What you have to do >> Copy out the entries exactly, from the first line to the last.

*** Opening Data records ***

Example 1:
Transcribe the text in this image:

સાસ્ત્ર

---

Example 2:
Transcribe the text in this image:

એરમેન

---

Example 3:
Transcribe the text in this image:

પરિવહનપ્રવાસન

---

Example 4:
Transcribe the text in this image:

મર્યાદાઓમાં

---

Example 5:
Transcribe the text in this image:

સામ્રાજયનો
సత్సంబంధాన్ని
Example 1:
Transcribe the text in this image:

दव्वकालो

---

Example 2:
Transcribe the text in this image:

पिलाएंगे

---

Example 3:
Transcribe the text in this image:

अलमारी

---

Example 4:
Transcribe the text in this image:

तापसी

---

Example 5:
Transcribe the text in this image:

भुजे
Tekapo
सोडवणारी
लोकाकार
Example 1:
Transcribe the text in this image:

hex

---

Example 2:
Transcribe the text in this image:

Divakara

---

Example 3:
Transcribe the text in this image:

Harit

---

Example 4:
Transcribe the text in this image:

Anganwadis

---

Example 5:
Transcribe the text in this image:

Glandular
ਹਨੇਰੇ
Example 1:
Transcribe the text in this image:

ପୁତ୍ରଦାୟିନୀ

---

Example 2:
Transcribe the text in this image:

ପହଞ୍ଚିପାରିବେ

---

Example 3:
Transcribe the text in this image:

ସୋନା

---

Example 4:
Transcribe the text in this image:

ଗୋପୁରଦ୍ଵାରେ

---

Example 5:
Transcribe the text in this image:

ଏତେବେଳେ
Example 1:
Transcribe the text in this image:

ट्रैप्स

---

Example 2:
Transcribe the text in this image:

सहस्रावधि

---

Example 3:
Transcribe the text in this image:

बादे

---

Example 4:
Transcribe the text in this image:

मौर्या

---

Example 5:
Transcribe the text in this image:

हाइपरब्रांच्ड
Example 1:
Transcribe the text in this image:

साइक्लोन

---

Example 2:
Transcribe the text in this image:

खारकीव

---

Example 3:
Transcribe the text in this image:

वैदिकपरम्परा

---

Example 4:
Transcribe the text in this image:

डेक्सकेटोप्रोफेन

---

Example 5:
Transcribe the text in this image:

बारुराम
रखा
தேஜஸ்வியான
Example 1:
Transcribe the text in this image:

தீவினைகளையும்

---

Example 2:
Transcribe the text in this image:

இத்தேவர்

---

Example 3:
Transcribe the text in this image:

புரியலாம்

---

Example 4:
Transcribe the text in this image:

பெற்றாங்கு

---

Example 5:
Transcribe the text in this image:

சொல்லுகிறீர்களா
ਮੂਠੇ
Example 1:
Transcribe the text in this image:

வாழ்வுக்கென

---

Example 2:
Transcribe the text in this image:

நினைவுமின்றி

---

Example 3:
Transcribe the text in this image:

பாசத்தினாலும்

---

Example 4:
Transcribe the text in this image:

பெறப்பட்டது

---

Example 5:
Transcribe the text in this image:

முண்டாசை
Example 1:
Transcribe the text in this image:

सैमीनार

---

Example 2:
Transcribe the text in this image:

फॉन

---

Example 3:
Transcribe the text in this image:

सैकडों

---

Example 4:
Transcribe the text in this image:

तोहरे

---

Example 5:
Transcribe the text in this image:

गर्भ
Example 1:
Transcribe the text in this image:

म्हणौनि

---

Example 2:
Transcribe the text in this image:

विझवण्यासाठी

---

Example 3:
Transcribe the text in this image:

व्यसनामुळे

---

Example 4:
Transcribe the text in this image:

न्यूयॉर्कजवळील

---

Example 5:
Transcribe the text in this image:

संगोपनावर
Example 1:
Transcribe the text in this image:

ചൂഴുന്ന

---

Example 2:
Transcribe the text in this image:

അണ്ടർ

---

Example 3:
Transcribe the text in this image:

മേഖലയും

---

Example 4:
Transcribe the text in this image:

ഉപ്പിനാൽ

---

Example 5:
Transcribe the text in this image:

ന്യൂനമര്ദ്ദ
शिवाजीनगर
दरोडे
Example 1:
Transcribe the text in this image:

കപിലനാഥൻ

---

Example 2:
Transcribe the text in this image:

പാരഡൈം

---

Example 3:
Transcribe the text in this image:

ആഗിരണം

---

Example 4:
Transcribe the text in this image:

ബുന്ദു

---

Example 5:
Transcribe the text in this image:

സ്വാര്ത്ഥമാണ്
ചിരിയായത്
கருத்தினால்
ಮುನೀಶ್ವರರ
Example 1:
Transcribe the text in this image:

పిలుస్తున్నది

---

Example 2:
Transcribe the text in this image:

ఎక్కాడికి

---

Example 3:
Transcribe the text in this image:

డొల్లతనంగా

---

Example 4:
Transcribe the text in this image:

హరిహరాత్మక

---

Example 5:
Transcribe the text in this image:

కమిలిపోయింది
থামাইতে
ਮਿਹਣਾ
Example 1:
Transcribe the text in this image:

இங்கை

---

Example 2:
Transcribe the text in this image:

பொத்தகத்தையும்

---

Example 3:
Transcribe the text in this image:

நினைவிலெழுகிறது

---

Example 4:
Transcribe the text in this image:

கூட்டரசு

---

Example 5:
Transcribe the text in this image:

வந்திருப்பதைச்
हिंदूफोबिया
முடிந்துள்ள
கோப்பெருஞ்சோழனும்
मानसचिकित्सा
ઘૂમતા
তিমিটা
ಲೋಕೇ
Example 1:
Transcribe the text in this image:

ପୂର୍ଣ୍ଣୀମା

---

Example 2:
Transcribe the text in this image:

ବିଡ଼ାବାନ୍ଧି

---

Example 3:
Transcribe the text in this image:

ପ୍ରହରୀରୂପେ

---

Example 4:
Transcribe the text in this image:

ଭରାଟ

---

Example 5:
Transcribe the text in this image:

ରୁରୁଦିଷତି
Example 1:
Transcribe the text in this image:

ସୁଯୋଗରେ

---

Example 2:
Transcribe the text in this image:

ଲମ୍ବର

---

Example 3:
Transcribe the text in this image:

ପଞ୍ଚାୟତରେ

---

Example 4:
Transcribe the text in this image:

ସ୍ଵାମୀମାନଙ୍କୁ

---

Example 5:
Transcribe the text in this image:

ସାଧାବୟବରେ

*** Closing Data records ***

Answer below >>
Example 1:
Transcribe the text in this image:

સાસ્ત્ર

---

Example 2:
Transcribe the text in this image:

એરમેન

---

Example 3:
Transcribe the text in this image:

પરિવહનપ્રવાસન

---

Example 4:
Transcribe the text in this image:

મર્યાદાઓમાં

---

Example 5:
Transcribe the text in this image:

સામ્રાજયનો
సత్సంబంధాన్ని
Example 1:
Transcribe the text in this image:

दव्वकालो

---

Example 2:
Transcribe the text in this image:

पिलाएंगे

---

Example 3:
Transcribe the text in this image:

अलमारी

---

Example 4:
Transcribe the text in this image:

तापसी

---

Example 5:
Transcribe the text in this image:

भुजे
Tekapo
सोडवणारी
लोकाकार
Example 1:
Transcribe the text in this image:

hex

---

Example 2:
Transcribe the text in this image:

Divakara

---

Example 3:
Transcribe the text in this image:

Harit

---

Example 4:
Transcribe the text in this image:

Anganwadis

---

Example 5:
Transcribe the text in this image:

Glandular
ਹਨੇਰੇ
Example 1:
Transcribe the text in this image:

ପୁତ୍ରଦାୟିନୀ

---

Example 2:
Transcribe the text in this image:

ପହଞ୍ଚିପାରିବେ

---

Example 3:
Transcribe the text in this image:

ସୋନା

---

Example 4:
Transcribe the text in this image:

ଗୋପୁରଦ୍ଵାରେ

---

Example 5:
Transcribe the text in this image:

ଏତେବେଳେ
Example 1:
Transcribe the text in this image:

ट्रैप्स

---

Example 2:
Transcribe the text in this image:

सहस्रावधि

---

Example 3:
Transcribe the text in this image:

बादे

---

Example 4:
Transcribe the text in this image:

मौर्या

---

Example 5:
Transcribe the text in this image:

हाइपरब्रांच्ड
Example 1:
Transcribe the text in this image:

साइक्लोन

---

Example 2:
Transcribe the text in this image:

खारकीव

---

Example 3:
Transcribe the text in this image:

वैदिकपरम्परा

---

Example 4:
Transcribe the text in this image:

डेक्सकेटोप्रोफेन

---

Example 5:
Transcribe the text in this image:

बारुराम
रखा
தேஜஸ்வியான
Example 1:
Transcribe the text in this image:

தீவினைகளையும்

---

Example 2:
Transcribe the text in this image:

இத்தேவர்

---

Example 3:
Transcribe the text in this image:

புரியலாம்

---

Example 4:
Transcribe the text in this image:

பெற்றாங்கு

---

Example 5:
Transcribe the text in this image:

சொல்லுகிறீர்களா
ਮੂਠੇ
Example 1:
Transcribe the text in this image:

வாழ்வுக்கென

---

Example 2:
Transcribe the text in this image:

நினைவுமின்றி

---

Example 3:
Transcribe the text in this image:

பாசத்தினாலும்

---

Example 4:
Transcribe the text in this image:

பெறப்பட்டது

---

Example 5:
Transcribe the text in this image:

முண்டாசை
Example 1:
Transcribe the text in this image:

सैमीनार

---

Example 2:
Transcribe the text in this image:

फॉन

---

Example 3:
Transcribe the text in this image:

सैकडों

---

Example 4:
Transcribe the text in this image:

तोहरे

---

Example 5:
Transcribe the text in this image:

गर्भ
Example 1:
Transcribe the text in this image:

म्हणौनि

---

Example 2:
Transcribe the text in this image:

विझवण्यासाठी

---

Example 3:
Transcribe the text in this image:

व्यसनामुळे

---

Example 4:
Transcribe the text in this image:

न्यूयॉर्कजवळील

---

Example 5:
Transcribe the text in this image:

संगोपनावर
Example 1:
Transcribe the text in this image:

ചൂഴുന്ന

---

Example 2:
Transcribe the text in this image:

അണ്ടർ

---

Example 3:
Transcribe the text in this image:

മേഖലയും

---

Example 4:
Transcribe the text in this image:

ഉപ്പിനാൽ

---

Example 5:
Transcribe the text in this image:

ന്യൂനമര്ദ്ദ
शिवाजीनगर
दरोडे
Example 1:
Transcribe the text in this image:

കപിലനാഥൻ

---

Example 2:
Transcribe the text in this image:

പാരഡൈം

---

Example 3:
Transcribe the text in this image:

ആഗിരണം

---

Example 4:
Transcribe the text in this image:

ബുന്ദു

---

Example 5:
Transcribe the text in this image:

സ്വാര്ത്ഥമാണ്
ചിരിയായത്
கருத்தினால்
ಮುನೀಶ್ವರರ
Example 1:
Transcribe the text in this image:

పిలుస్తున్నది

---

Example 2:
Transcribe the text in this image:

ఎక్కాడికి

---

Example 3:
Transcribe the text in this image:

డొల్లతనంగా

---

Example 4:
Transcribe the text in this image:

హరిహరాత్మక

---

Example 5:
Transcribe the text in this image:

కమిలిపోయింది
থামাইতে
ਮਿਹਣਾ
Example 1:
Transcribe the text in this image:

இங்கை

---

Example 2:
Transcribe the text in this image:

பொத்தகத்தையும்

---

Example 3:
Transcribe the text in this image:

நினைவிலெழுகிறது

---

Example 4:
Transcribe the text in this image:

கூட்டரசு

---

Example 5:
Transcribe the text in this image:

வந்திருப்பதைச்
हिंदूफोबिया
முடிந்துள்ள
கோப்பெருஞ்சோழனும்
मानसचिकित्सा
ઘૂમતા
তিমিটা
ಲೋಕೇ
Example 1:
Transcribe the text in this image:

ପୂର୍ଣ୍ଣୀମା

---

Example 2:
Transcribe the text in this image:

ବିଡ଼ାବାନ୍ଧି

---

Example 3:
Transcribe the text in this image:

ପ୍ରହରୀରୂପେ

---

Example 4:
Transcribe the text in this image:

ଭରାଟ

---

Example 5:
Transcribe the text in this image:

ରୁରୁଦିଷତି
Example 1:
Transcribe the text in this image:

ସୁଯୋଗରେ

---

Example 2:
Transcribe the text in this image:

ଲମ୍ବର

---

Example 3:
Transcribe the text in this image:

ପଞ୍ଚାୟତରେ

---

Example 4:
Transcribe the text in this image:

ସ୍ଵାମୀମାନଙ୍କୁ

---

Example 5:
Transcribe the text in this image:

ସାଧାବୟବରେ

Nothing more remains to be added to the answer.